First-Principles determination of deformation potentials in nitrides

Group-III nitrides and their alloys are now commonly used in optoelectronic devices such as light emitting diodes (LEDs) and laser diodes (LDs). In these devices strain plays a crucial role since it affects the band structure near the valence- and conduction-band edge and thus the optical properties and the device characteristics.

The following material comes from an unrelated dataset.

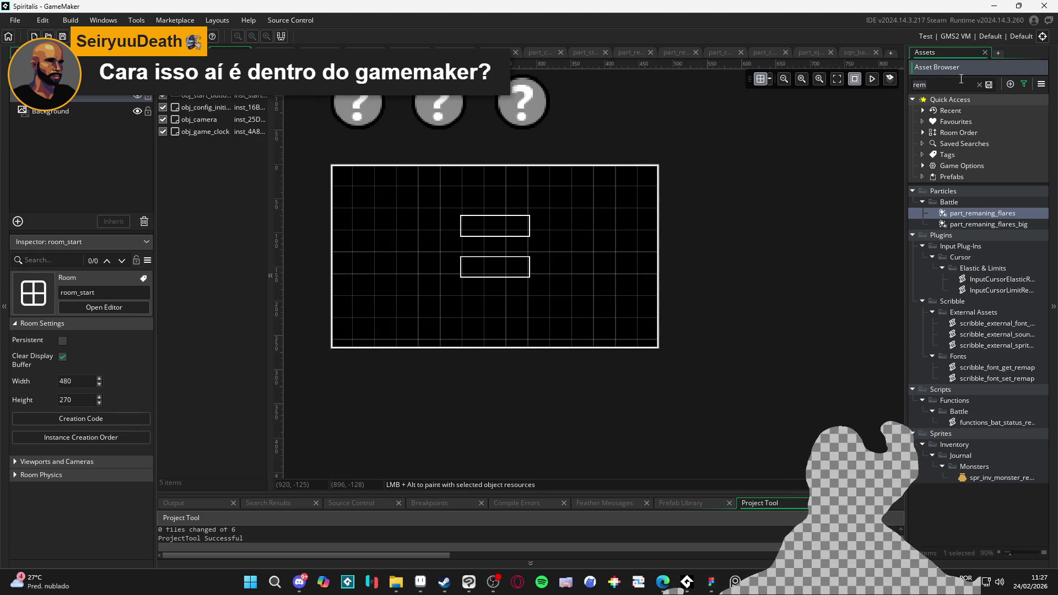
pyautogui.write('om')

The deformation potentials that describe the change in band structure under strain have not yet been reliably determined, either experimentally and theoretically. Here we present a systematic study of the strain effects in AlN, GaN and InN in the zinc-blende and wurtzite phase. Besides density functional theory (DFT) in the most commonly applied local- and gradient corrected density approximation (LDA/GGA) we also apply the Heyd-Scuseria-Ernzerhof (HSE) hybrid functional [1] and $G_{0}W_{0}$ quasiparticle corrections to address the band gap problem. We present a complete set of deformation potentials that allows us to predict the band positions under realistic strain conditions. For the wurtzite phase we observe non-linearities in the strain dependence that may, in parts, explain the appreciable scatter in previous theoretical work on deformation potentials of group- III-nitrides. [1] J. Heyd, G. E. Scuseria, and M. Ernzerhof, J. Chem. Phys. 118, 8207 (2003) Work supported by the UCSB Solid State Lighting and Energy Center.